Bidi reordering and textchunks give odd results when following SVG 2.0 text algorithm
therahedwig opened this issue · 0 comments
I've been doing some tests, and found that if the following SVG gives different results in different browsers.
<text fill="#0000ff" stroke="none" direction="rtl" style="font-family: DejaVu Sans;font-size: 10;"><tspan x="250" y="34">aa bb <tspan style="text-decoration: underline;">حادثتا</tspan> السفينتين بسين cc dd </tspan><tspan fill="#000000" text-anchor="middle" x="250" dy="10">aa bb <tspan style="text-decoration: underline;">حادثتا</tspan> السفينتين بسين cc dd </tspan></text>
Now, SVG 2.0 spec right now says that text chunks should always have their own shaping and reordering, however, that means joined scripts might break, discussed in #631, which then suggests it's undefined.
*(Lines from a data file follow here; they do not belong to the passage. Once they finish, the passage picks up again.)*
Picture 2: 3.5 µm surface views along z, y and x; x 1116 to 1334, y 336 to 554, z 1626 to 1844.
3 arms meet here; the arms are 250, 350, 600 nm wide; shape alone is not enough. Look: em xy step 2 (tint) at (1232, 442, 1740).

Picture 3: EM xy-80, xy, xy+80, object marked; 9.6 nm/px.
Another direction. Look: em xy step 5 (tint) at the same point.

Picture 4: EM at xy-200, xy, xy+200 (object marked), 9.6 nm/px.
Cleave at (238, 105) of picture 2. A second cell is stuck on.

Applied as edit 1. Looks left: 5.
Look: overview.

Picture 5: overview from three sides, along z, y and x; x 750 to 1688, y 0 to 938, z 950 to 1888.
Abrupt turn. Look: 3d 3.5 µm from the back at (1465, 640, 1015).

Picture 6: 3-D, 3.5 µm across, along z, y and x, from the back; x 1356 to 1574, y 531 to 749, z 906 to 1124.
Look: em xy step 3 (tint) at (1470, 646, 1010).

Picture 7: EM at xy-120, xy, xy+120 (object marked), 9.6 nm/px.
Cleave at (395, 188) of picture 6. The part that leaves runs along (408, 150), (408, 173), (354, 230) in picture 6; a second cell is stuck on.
However, the SVG 2.0 text layout algorithm also says "For all other text (SVG 1.1 compatible text and SVG 1.1 like multi-line text), layout the text in a CSS content box that is unconstrained in width and height. " Which means that the following happens:
The top being the text as it rolls out of the CSS-based renderer, and the bottom being the SVG text layout algorithm adjusting the positions. Which means that spec-wise, technically the behaviour is defined and Firefox is implementing it correctly.
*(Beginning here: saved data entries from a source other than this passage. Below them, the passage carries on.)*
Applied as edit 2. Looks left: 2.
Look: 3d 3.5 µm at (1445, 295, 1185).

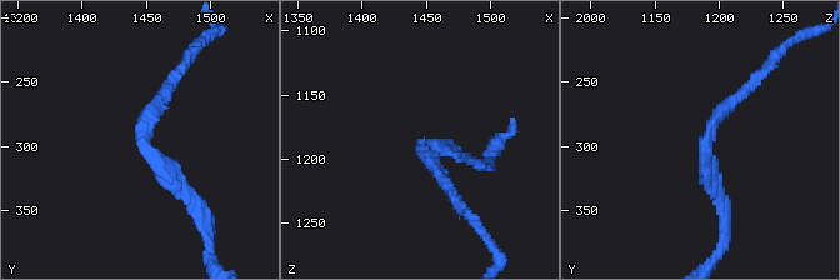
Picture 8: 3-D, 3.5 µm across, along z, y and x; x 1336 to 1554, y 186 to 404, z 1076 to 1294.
The arms are 150, 150 nm wide. Look: em xy step 1 (tint) at (1446, 290, 1190).

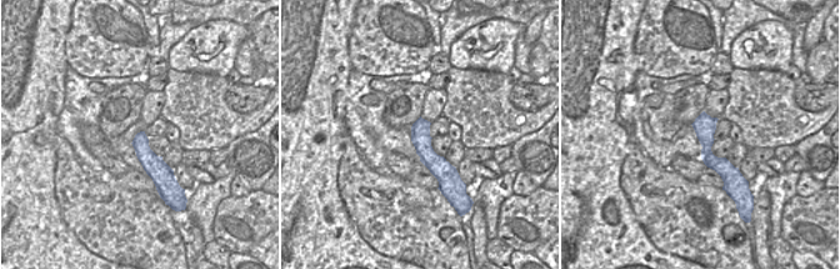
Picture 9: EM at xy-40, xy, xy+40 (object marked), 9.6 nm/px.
Pass. It runs along (703, 116), (706, 153), (733, 179) in picture 9; all the same cell.

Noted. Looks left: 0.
Done: edits made, cleave at picture 2, cleave at picture 6; the rest is unchecked.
So, there's the following options:
- Layout every text chunk as a separate paragraph. Confuses the idea of a text element being a paragraph, though, and that will affect paragraph-based CSS properties like text-indent.
- Insert bidi-controls around each text chunk. I know too little of the bidi algorithm what kind of effect this has.
- Recalculate the advances of each glyph so they'll sit snug together. In theory this could have odd results caused by shaping, but I don't know enough of the related algorithms to tell you whether this is a serious issue.
- Somehow figure out a way to have each text chunk laid out as a wrapping-line.
- Do nothing?
I mostly wanted to make sure people would know that this is what happens if you follow the spec precisely. I am glad SVG 2.0 has proper text-wrapping when as the basic positioning of SVG 1.1 leads to a lot of questions.